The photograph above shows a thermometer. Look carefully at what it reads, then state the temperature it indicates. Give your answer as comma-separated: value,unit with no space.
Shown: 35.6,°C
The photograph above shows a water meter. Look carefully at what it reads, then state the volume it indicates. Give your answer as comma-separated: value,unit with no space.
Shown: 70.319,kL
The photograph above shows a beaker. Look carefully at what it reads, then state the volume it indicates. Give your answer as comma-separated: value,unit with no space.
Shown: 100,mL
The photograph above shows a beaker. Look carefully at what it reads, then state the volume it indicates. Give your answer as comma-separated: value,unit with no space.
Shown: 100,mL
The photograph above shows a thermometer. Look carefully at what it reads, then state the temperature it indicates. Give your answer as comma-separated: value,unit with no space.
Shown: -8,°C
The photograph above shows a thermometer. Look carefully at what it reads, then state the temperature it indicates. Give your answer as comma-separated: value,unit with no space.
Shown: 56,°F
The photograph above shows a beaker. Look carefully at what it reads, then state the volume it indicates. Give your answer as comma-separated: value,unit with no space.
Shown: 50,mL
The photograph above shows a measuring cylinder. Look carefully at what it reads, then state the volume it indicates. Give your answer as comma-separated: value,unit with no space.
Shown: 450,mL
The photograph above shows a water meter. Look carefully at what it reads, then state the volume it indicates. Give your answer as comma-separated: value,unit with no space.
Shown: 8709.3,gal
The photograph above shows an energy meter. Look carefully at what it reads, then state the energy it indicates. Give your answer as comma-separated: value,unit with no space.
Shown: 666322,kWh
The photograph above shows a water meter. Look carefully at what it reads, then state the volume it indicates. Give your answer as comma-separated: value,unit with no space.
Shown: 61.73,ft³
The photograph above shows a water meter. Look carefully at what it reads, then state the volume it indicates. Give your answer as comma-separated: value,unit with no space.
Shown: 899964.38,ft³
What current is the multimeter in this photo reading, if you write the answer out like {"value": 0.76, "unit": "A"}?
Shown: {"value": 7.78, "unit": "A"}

* * *

TRY IT: Can you rewrite the rows from the first one up to and including the line with "Shown: 50,mL", replacing "beaker" with "flask" and leaving everything else unchanged?

TASK RESULT:
The photograph above shows a thermometer. Look carefully at what it reads, then state the temperature it indicates. Give your answer as comma-separated: value,unit with no space.
Shown: 35.6,°C
The photograph above shows a water meter. Look carefully at what it reads, then state the volume it indicates. Give your answer as comma-separated: value,unit with no space.
Shown: 70.319,kL
The photograph above shows a flask. Look carefully at what it reads, then state the volume it indicates. Give your answer as comma-separated: value,unit with no space.
Shown: 100,mL
The photograph above shows a flask. Look carefully at what it reads, then state the volume it indicates. Give your answer as comma-separated: value,unit with no space.
Shown: 100,mL
The photograph above shows a thermometer. Look carefully at what it reads, then state the temperature it indicates. Give your answer as comma-separated: value,unit with no space.
Shown: -8,°C
The photograph above shows a thermometer. Look carefully at what it reads, then state the temperature it indicates. Give your answer as comma-separated: value,unit with no space.
Shown: 56,°F
The photograph above shows a flask. Look carefully at what it reads, then state the volume it indicates. Give your answer as comma-separated: value,unit with no space.
Shown: 50,mL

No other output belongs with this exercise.